Tödlicher Angriff in Belgien: Vorsatz, aber welcher?

Bei einer Schießerei in Lüttich kommen vier Menschen ums Leben, einschließlich des Angreifers. Die Motive des 36-Jährigen bleiben zunächst unklar.

Polizisten mit Westen auf einer Straße

Auf der Suche nach Hinweisen: Polizisten am Tatort in Lüttich Foto: dpa

BELGIEN taz | Sogar der belgische König eilte zum Tatort. Rund vier Stunden nach der tödlichen Schießerei, bei der am Dienstag in Lüttich vier Menschen ums Leben kamen, traf Roi Philippe im Zentrum der ostbelgischen Metropole ein. Gegen zehn Uhr morgens hatte dort ein Mann ohne Vorwarnung zwei Polizistinnen und einen jungen Mann erschossen, bevor er selbst von der Polizei „neutralisiert“ – also getötet – wurde.

„Unsere Gedanken sind bei den Opfern dieser schrecklichen Tat“, schrieb der königliche Palast im Kurznachrichtendienst Twitter. Premierminister Charles Michel, der ebenfalls nach Lüttich fuhr, sprach von „feiger und blinder Gewalt“.

Die Tat weckte Erinnerungen an die Terroranschläge von Brüssel. Im März 2016 waren bei zwei Bombenexplosionen im Flughafen und in der Metro der belgischen Hauptstadt 32 Menschen getötet worden. Seither lebt Belgien in Terrorangst.

Ob es sich bei der Bluttat von Lüttich um einen neuen Terroranschlag handelt oder was sonst die Motive des Täters gewesen sein könnten, war zunächst jedoch unklar. Bei einer ersten Pressekonferenz wollte sich die Staatsanwaltschaft von Lüttich nicht festlegen.

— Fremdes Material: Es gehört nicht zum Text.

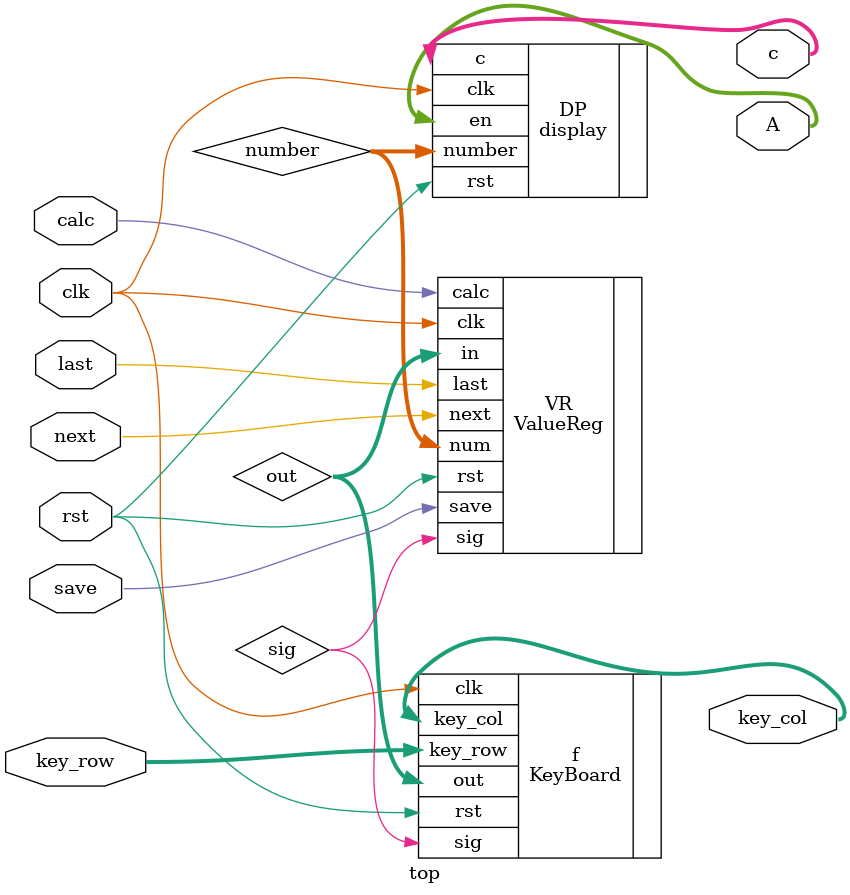
<source format=v>
`timescale 1ns / 1ps
module top(
    input wire clk,
    input wire rst,
    input wire[3:0] key_row,
    input wire calc,
    input wire save,
    input wire last,
    input wire next,
    output wire[3:0] key_col,
    output wire[7:0] A,
    output wire[7:0] c
    );
    wire [31:0] number;
    wire sig;
    wire debounce_calc,debounce_save,debounce_last,debounce_next;
    wire [3:0] out;
    KeyBoard f(.clk(clk),.rst(rst),.key_row(key_row),.key_col(key_col),.out(out),.sig(sig));
    ValueReg VR(.clk(clk),.rst(rst),.sig(sig),.in(out),.num(number),
    .calc(calc),.save(save),.last(last),.next(next));
    display DP(.clk(clk),.rst(rst),.number(number),.en(A),.c(c));
endmodule

</source>
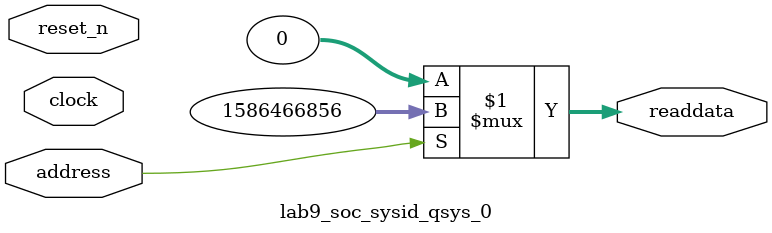
<source format=v>



// synthesis translate_off
`timescale 1ns / 1ps
// synthesis translate_on

// turn off superfluous verilog processor warnings 
// altera message_level Level1 
// altera message_off 10034 10035 10036 10037 10230 10240 10030 

module lab9_soc_sysid_qsys_0 (
               // inputs:
                address,
                clock,
                reset_n,

               // outputs:
                readdata
             )
;

  output  [ 31: 0] readdata;
  input            address;
  input            clock;
  input            reset_n;

  wire    [ 31: 0] readdata;
  //control_slave, which is an e_avalon_slave
  assign readdata = address ? 1586466856 : 0;

endmodule



</source>
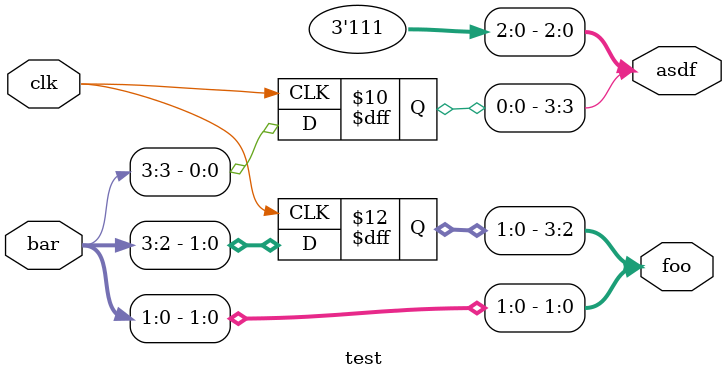
<source format=v>
module test(input clk, input [3:0] bar, output [3:0] foo, asdf);
  reg [3:0] foo = 0;
  reg [3:0] last_bar = 0;
  reg [3:0] asdf = 4'b1xxx;

  always @*
    foo[1:0] <= bar[1:0];

  always @(posedge clk)
    foo[3:2] <= bar[3:2];

  always @(posedge clk)
    last_bar <= bar;

  always @(posedge clk)
    asdf[3] <= bar[3];
  always @*
    asdf[2:0] = 3'b111;

  assert property (foo == {last_bar[3:2], bar[1:0]});
endmodule

</source>
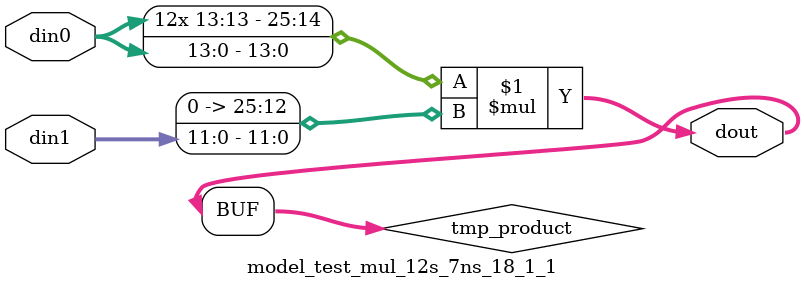
<source format=v>

`timescale 1 ns / 1 ps

  module model_test_mul_12s_7ns_18_1_1(din0, din1, dout);
parameter ID = 1;
parameter NUM_STAGE = 0;
parameter din0_WIDTH = 14;
parameter din1_WIDTH = 12;
parameter dout_WIDTH = 26;

input [din0_WIDTH - 1 : 0] din0; 
input [din1_WIDTH - 1 : 0] din1; 
output [dout_WIDTH - 1 : 0] dout;

wire signed [dout_WIDTH - 1 : 0] tmp_product;












assign tmp_product = $signed(din0) * $signed({1'b0, din1});









assign dout = tmp_product;







endmodule

</source>
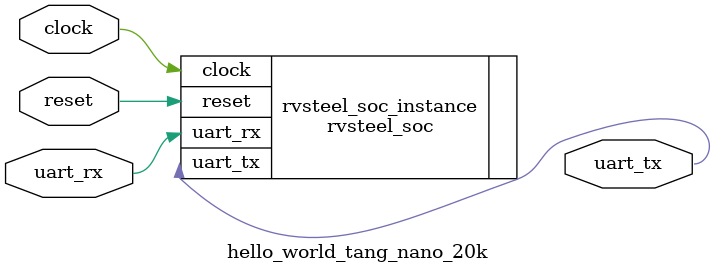
<source format=v>

module hello_world_tang_nano_20k (

  input   wire clock,
  input   wire reset,
  input   wire uart_rx,
  output  wire uart_tx

  );

  rvsteel_soc #(

    .CLOCK_FREQUENCY          (27000000           ),
    .UART_BAUD_RATE           (9600               ),
    .MEMORY_SIZE              (4096               ),
    .MEMORY_INIT_FILE         ("hello_world.hex"  ),
    .BOOT_ADDRESS             (32'h00000000       )

  ) rvsteel_soc_instance (
    
    .clock                    (clock              ),
    .reset                    (reset              ),
    .uart_rx                  (uart_rx            ),
    .uart_tx                  (uart_tx            )

  );

endmodule

</source>
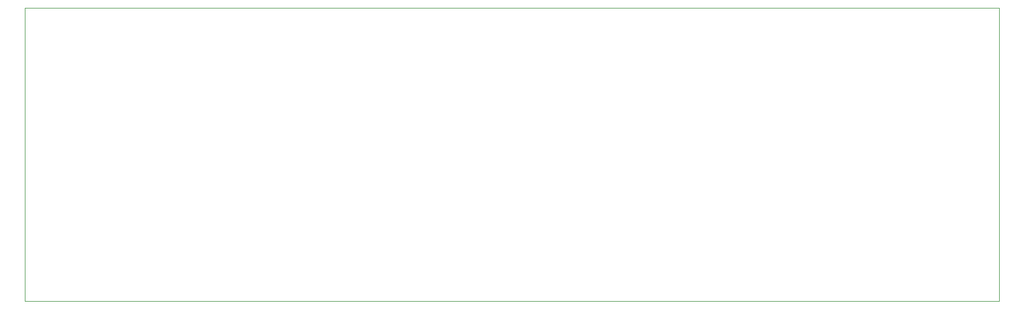
<source format=gko>
G04*
G04 #@! TF.GenerationSoftware,Altium Limited,Altium Designer,18.1.7 (191)*
G04*
G04 Layer_Color=16711935*
%FSAX25Y25*%
%MOIN*%
G70*
G01*
G75*
%ADD12C,0.00394*%
D12*
X0000000Y0000000D02*
Y0173228D01*
X0574803D01*
Y0000000D02*
Y0173228D01*
X0000000Y0000000D02*
X0574803D01*
M02*

</source>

Allerdings waren auch Ermittler des belgischen Föderalstaates vor Ort, was auf Terrorverdacht schließen lässt. Die Bundesanwaltschaft zog den Fall an sich, was ebenfalls auf einen terroristischen Hintergrund hindeutet.

Vorsätzliche Tat

Mehrere belgische Medien berichten, dass der Täter – offenbar ein 36-jähriger Belgier – auf Freigang aus dem Gefängnis war, wo er sich radikalisiert haben soll. Ob sich der Mann zum „Islamischen Staat“ oder einer anderen Terrororganisation bekannt hat, blieb jedoch zunächst offen. Klar scheint jedoch, dass er seine Tat vorbereitet und mit Vorsatz gehandelt hat.

Der Angreifer habe sich von hinten den beiden Polizeibeamten genähert und mit einem Messer mehrmals auf sie eingestochen, sagte ein Sprecher der Staatsanwaltschaft in Lüttich, Philippe Dulieu. Dann habe er ihre Waffen genommen und auf sie abgefeuert.

Das dritte Opfer sei ein 22-jähriger Autofahrer, der zufällig in der Nähe in seinem Wagen gesessen habe. Auch ihn hat der Täter offenbar kaltblütig erschossen. Danach stürmte er in eine nahe gelegene Schule, in der er eine Frau als Geisel nahm. Deshalb war zunächst von einer Geiselnahme die Rede.

Als eine Spezialeinheit der Polizei anrückte, „verließ er das Gebäude, eröffnete das Feuer auf die Beamten und verletzte einige von ihnen, bevor er erschossen wurde“, sagte Dulieu.

Gesellschaft ist erschüttert

Für Schüler und Eltern war die Tat ein Schock. Auch viele Anwohner zeigten sich erschüttert von der Gewalt im Zentrum Lüttichs. Die Stadt hatte schon 2011 eine tödliche Schießerei erlebt. Damals waren auf der Place Saint-Lambert fünf Menschen ums Leben gekommen.

Die neuerliche Bluttat hat in Belgien eine Debatte über die Radikalisierung im Gefängnis ausgelöst. Auch einige der Attentäter von Brüssel hatten zunächst wegen kleiner Delikte hinter Gittern gesessen, bevor sie zum „Islamischen Staat“ überliefen.